How to implement the required improvements or set up management structures from scratch will be explained in the next chapter by elaborating upon the steps in Figure 4.1 and illustrating them by real case studies.

4.3.2 Quantitative Evaluation

In order to quantify the performance of current energy and environmental management practice, we need to use real data on production, energy and raw material consumption, emissions and waste. Further,

Production [t /m]

Figure 4.4 Sample Scatter Indicative on Energy Management Performance we need to prepare a scatter diagram in order to take a look at emerging data patterns, as elaborated in detail in Part I Chapter 3. Owing to variations of internal and external factors, the different values in the scatter diagram will not fall neatly on the 'best fit' line but will be spread above or below the line.
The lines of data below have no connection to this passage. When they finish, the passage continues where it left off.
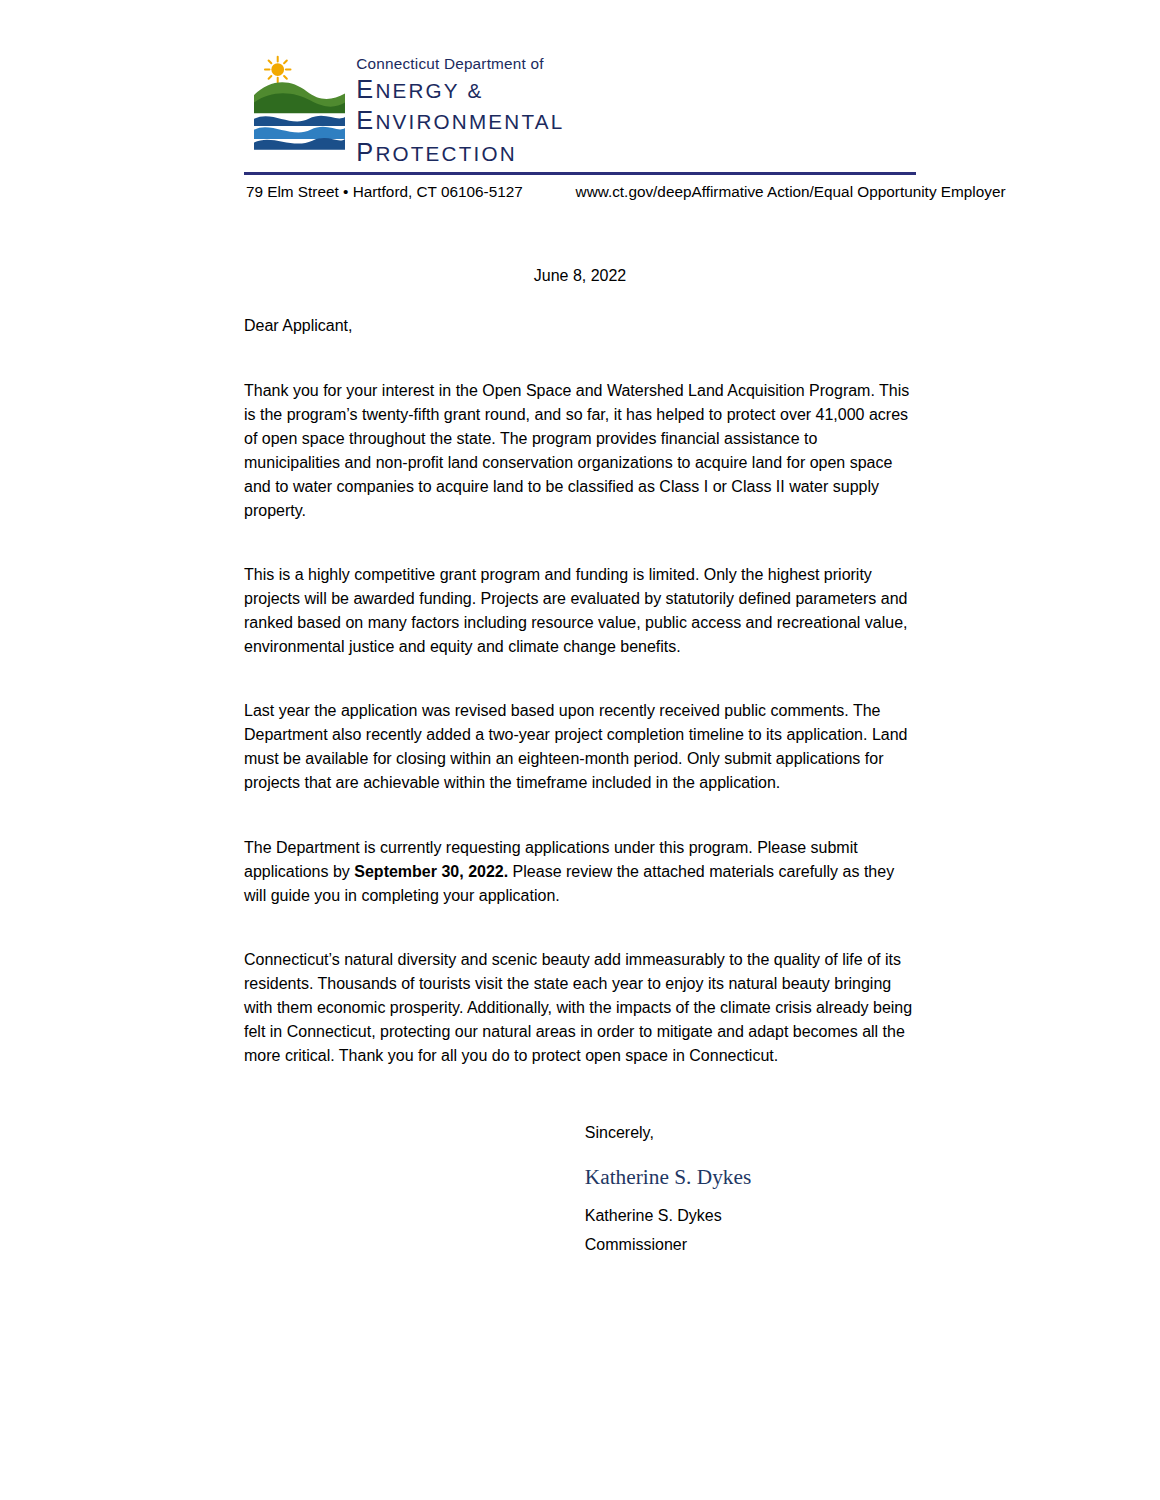Connecticut Department of
ENERGY &
ENVIRONMENTAL
PROTECTION
79 Elm Street • Hartford, CT 06106-5127 www.ct.gov/deep Affirmative Action/Equal Opportunity Employer
June 8, 2022
Dear Applicant,
Thank you for your interest in the Open Space and Watershed Land Acquisition Program. This is the program’s twenty-fifth grant round, and so far, it has helped to protect over 41,000 acres of open space throughout the state. The program provides financial assistance to municipalities and non-profit land conservation organizations to acquire land for open space and to water companies to acquire land to be classified as Class I or Class II water supply property.
This is a highly competitive grant program and funding is limited. Only the highest priority projects will be awarded funding. Projects are evaluated by statutorily defined parameters and ranked based on many factors including resource value, public access and recreational value, environmental justice and equity and climate change benefits.
Last year the application was revised based upon recently received public comments. The Department also recently added a two-year project completion timeline to its application. Land must be available for closing within an eighteen-month period. Only submit applications for projects that are achievable within the timeframe included in the application.
The Department is currently requesting applications under this program. Please submit applications by September 30, 2022. Please review the attached materials carefully as they will guide you in completing your application.
Connecticut’s natural diversity and scenic beauty add immeasurably to the quality of life of its residents. Thousands of tourists visit the state each year to enjoy its natural beauty bringing with them economic prosperity. Additionally, with the impacts of the climate crisis already being felt in Connecticut, protecting our natural areas in order to mitigate and adapt becomes all the more critical. Thank you for all you do to protect open space in Connecticut.
Sincerely,
Katherine S. Dykes
Katherine S. Dykes
Commissioner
The extent of the scatter will indicate how strong or weak the current energy and environmental management practice is. A small scatter (less than 2 %-3 %) generally indicates good management practice, while larger values like 11.5 % that characterize the case study from Table 3.1 in Part I Chapter 3 (see Fig. 4.4) will indicate that there are significant opportunities for improvement.

However, scatter is only an approximate indicator of performance because it is possible to find small scatter values where, after analysis, performance may turn out to be quite bad. Typically, this may be the case when production output varies considerably while energy consumption remains almost constant. Statistically, scatter will be small, but actually this is a very wasteful operation, and energy management is weak or nonexistent.

The interpretation of the data pattern from a scatter diagram can indicate the performance of an existing management practice. Looking again at our tuna-canning case study, even though only monthly energy/production data are available, we are still able to identify a number of areas of concern that provide opportunities for performance improvement. Even if limited information is available, it can still be used to set the general direction for performance improvement across the business based on the qualitative assessment of energy and environmental management performance as shown before.

This can be summarized along the following lines:

(1) Production planning should be focused on avoiding large variations and low daily production output, thereby reducing the cost of energy and environmental compliance in the unit cost of products.

(2) Energy consumption in production should be tightly controlled so that it varies in accordance with production variations. This way, variable energy consumption can be reduced.

(3) Utilities should improve the efficiency of energy supply thereby contributing to the reduction of fixed energy consumption and environmental releases. It is worth mentioning that fixed energy consumption is not only caused by utility sections. It may be also the consequence of operational practice in production. For instance, if water or steam flows are controlled by overflow or bypass instead of by a stop valve, the energy consumption, as well as resulting environmental impacts, will be constant whatever the production activities are.

Such qualitative assessment is a useful first step in establishing the current position and giving the direction for performance improvement but it cannot provide proposals for specific technical measures for performance improvement. To obtain such proposals, we need to evaluate the ongoing operational practices in a factory.